[Source data]
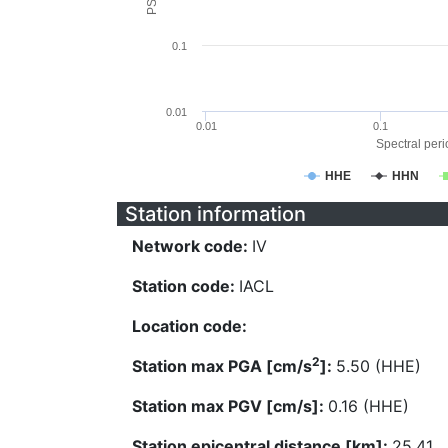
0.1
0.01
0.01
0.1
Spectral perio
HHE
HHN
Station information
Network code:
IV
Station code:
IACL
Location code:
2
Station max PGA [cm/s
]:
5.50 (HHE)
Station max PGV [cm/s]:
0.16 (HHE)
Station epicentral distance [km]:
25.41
==
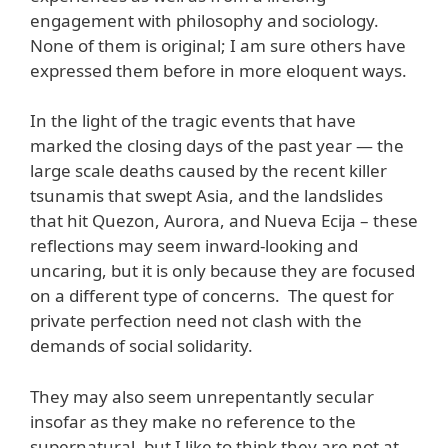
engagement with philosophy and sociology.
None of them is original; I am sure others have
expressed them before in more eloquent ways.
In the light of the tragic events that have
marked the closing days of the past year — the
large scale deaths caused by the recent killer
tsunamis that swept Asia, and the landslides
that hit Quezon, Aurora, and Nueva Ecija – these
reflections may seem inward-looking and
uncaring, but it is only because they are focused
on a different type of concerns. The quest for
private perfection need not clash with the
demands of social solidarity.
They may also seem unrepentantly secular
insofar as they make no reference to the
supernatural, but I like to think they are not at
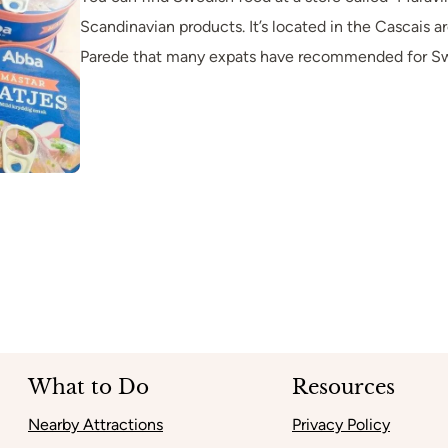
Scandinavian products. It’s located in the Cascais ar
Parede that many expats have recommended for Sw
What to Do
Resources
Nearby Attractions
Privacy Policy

* [WHAT TO PRODUCE]:
Above are the records. Copy only the lines from the one with "insofar as they make no reference to the" through the one with "Privacy Policy", exactly, with no pictures.

* [RESULT BELOW]:
insofar as they make no reference to the
supernatural, but I like to think they are not at
Scandinavian products. It’s located in the Cascais ar
Parede that many expats have recommended for Sw
What to Do
Resources
Nearby Attractions
Privacy Policy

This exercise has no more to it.